Bölüm 26 "Gönülçelen"

288 21 1
                                    

1 Yıl Sonra...

"Kırıklarını aldırdım kalbimin
Zırhımı çıkarttım astım portmantoya
Güzel vücutlar boş suratlar
Benimse yenmiş tırnaklarım
Titrek ellerim var
Evet dedi ben de seni aldattım
Bir kez de değil üstelik
Çünkü beni çok kanattın
Çok sevdiğim bir yalandın
Gönülçelen, gönülçelen
Aynı anda utanmadan
Hem kırıcı hem kırılgan
Yordun beni gönülçelen
Kırıklarını aldırdım kalbimin
Zırhımı çıkarttım astım portmantoya
Güzel vücutlar boş suratlar
Benimse yenmiş tırnaklarım
Titrek ellerim var
Evet dedi ben de seni aldattım
Bir kez de değil üstelik
Çünkü beni çok kanattın
Çok sevdiğim bir yalandın
Gönülçelen, gönülçelen
Aynı anda utanmadan
Hem kırıcı hem kırılgan
Yordun beni gönülçelen
Gönülçelen, gönülçelen
Biraz gerçek, biraz yalan
Hem yarabandım hem yaram
Bitsin artık gönülçelen"

Radyoda çalan şarkıyla elimdeki salatalığı soymayı bırakmış mutfakta put gibi dikilmeye başlamıştım. İşte yine durmuştu dünya. Yanımda değilken, sadece şarkılarıyla bile durduruyordu dünyamı işte. Yıkılmaya yer arayan dünyamı yine ellerimle toplayıp yutkundum. Elimin tersiyle gözümden akan yaşları sildim ve salatalığı soymaya devam ettim.

Kahvaltımı tek başıma yaptıktan sonra yürüyüşe gitmeye karar verdim. Yine bahar gelmişti ve bugün hava çok güzeldi. Hayat ne garipti. Ne yaşarsanız yaşayın, içinizde buz tutan kalbinize inat bahar yine geliyordu işte. Kulağıma kulaklıklarımı taktım. Elim son zamanlarda kendime eziyet çektirmekten bir hayli zevk aldığım için yine o playliste gitti.

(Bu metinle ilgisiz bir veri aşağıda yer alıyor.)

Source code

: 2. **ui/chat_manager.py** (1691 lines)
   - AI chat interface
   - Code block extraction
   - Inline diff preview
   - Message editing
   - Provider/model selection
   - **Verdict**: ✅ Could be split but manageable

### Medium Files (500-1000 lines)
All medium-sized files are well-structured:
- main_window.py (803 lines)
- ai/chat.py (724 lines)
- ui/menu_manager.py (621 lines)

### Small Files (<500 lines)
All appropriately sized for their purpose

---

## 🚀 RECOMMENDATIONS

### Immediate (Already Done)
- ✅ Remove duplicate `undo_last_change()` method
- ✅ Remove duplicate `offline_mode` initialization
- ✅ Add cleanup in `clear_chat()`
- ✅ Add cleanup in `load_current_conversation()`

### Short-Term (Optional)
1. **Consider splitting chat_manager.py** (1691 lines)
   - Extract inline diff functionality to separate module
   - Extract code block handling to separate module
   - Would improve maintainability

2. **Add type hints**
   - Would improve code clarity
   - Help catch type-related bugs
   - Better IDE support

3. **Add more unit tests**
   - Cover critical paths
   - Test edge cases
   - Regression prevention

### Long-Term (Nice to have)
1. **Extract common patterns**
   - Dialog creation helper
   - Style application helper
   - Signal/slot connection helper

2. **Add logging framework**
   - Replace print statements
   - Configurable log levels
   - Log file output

Onun sesi... Artık sadece böyle uzaktan duyabildiğim sesi. Oynata bastım ve evden çıkıp kapıyı kapattım.

...

"Hiç artık arayıp sormuyorsun da. Vallahi kırılıyorum artık."

Başımı telefonumdan kaldırıp karşı koltukta oturan Aslı'ya baktım mahçup bir şekilde.

"Özür dilerim. Biliyorsun işte..."

"Biliyorum evet kendini canlı canlı mezara gömdün kaç aydır. Ne arayıp soruyorsun ne kendine geliyorsun. Daha ne zamana kadar böyle devam edeceksin?"

Bakışlarımı kaçırıp omuz silktim. Bilmiyordum. Ne zaman düzeleceğimi, düzelme ihtimalimin olup olmadığını bile bilmiyordum.

"Ayşe yetmez mi artık kendine verdiğin ceza? Tamam olmadı. Denediniz, yürümedi."

Bakışlarımı gözlerine sabitlediğimde Aslı sustu. Gece gündüz şarkılarını dinliyordum. Başkalarına verdiği şarkıları, kendi söylediği şarkıları... Bana yazdığı açık mektuplarını. Ama ondan konuşmaya cesaretim yoktu. Nasıl olduğunu bile soramıyordum. Kısık sesle sordum.

"O nasıl?"

Aslı başını iki yana salladı.

"Hala mı?"

Sessiz kaldım.

"İyi değil. Biliyorsun şirketten ayrıldı zaten. Artık birlikte çalışmıyoruz ama arada arayıp soruyorum. Diğerleriyle de hala görüşmüyor."